Associate Professor Prem Shamdasani of the National University of Singapore Business School further elaborated that events like the F1 Race are very expensive to organize. In order for Singapore to cope-up with the expenses, a cost-sharing approach was advised. A strong partnership between the private and public sectors could help ensure that this event would be well-prepared and well-staged. Thus, a special tax was imposed by the government to all hotels.

Minister of State for Trade and Industry, Mr. Iswaran explained that a special tax of not more than 30% would be imposed on hotel revenues for about seven days during this season aimed to help the Government settle the costs of hosting the race. This special tax was expected to raise an average of about $15 million to $20 million per year.
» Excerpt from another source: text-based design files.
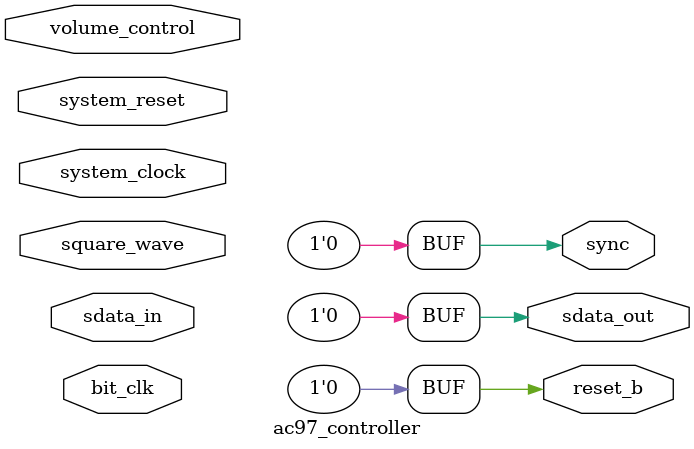
<source format=v>
module ac97_controller (
    // AC97 Protocol Signals
    input sdata_in,           // Serial line from the codec (not used in this lab)
    input bit_clk,            // Bit clock from the codec (used for all logic in this module except reset)
    output sdata_out,         // Serial line to the codec
    output sync,              // Sync signal to the codec
    output reset_b,           // Active low reset (reset bar) to the codec

    input [3:0] volume_control,  // This input is tied to GPIO switches 3, 4, 5, 6    
    
    input system_clock,       // Clock used for resetting codec
    input system_reset,       // Reset signal coming from the CPU_RESET button
                              // you will need to generate the reset signal for the codec in this controller
                              // (This reset signal should trigger the codec reset)

    input square_wave         // The tone this controller should play (1 = 250000, 0 = -250000)
);

    // Remove these lines once you build your AC97 controller
    assign sdata_out = 1'b0;
    assign sync = 1'b0;
    assign reset_b = 1'b0;
endmodule

</source>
It was evident that not all in the industry were happy with the special tax imposed by the Government for this particular season. With this special tax, hotels admitted that an increase in price rates was their possible solution to cope-up with the new regulation. The Government, on the other hand, assured the hotel industry that they would provide consideration to the hotels. They understand the need of the businesses and commercial establishments to gain profit, but it is important not to forget their fair share to the nation.

Minister Iswaran further explained that they are merely asking for 30% percent in order to give the hotels a chance to profit from their sales and keep their share. Hotels nearer the race track and provide the best view of the race like those established in Marina Bay, would be paying the full 30% while those hotels positioned farther away, would pay less.
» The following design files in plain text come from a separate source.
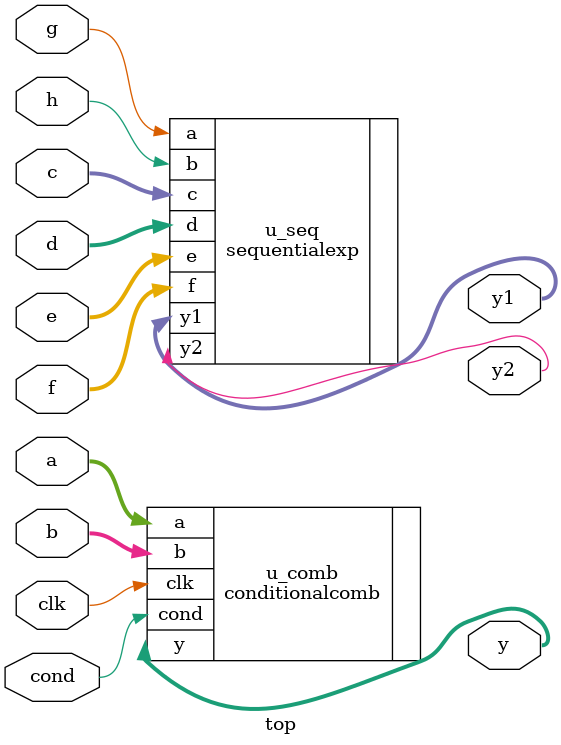
<source format=v>
module top(clk, cond, a, b, c, d, e, f, g, h, y, y1, y2); 

input clk, cond, g, h;
input [7:0] a, b, c, d, e, f;
output [7:0] y, y1;
output y2;

conditionalcomb u_comb(.clk(clk),.a(a),.cond(cond),.b(b),.y(y));

sequentialexp u_seq(.a(g),.b(h),.c(c),.d(d),.e(e),.f(f),.y1(y1),.y2(y2));

endmodule




</source>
Experts say that an estimated 35,000 tourists are expected to arrive for the F1 event annually. And this outpouring will always call for a high demand of accommodations and will push for higher rates in hotels and airfares. A positive turn for the Singaporean economy is foreseen with the resurrection of the F1 Race. The tax imposed, though a bit heavy, for commercial industries would contribute to the boosting of the city-states economic recovery.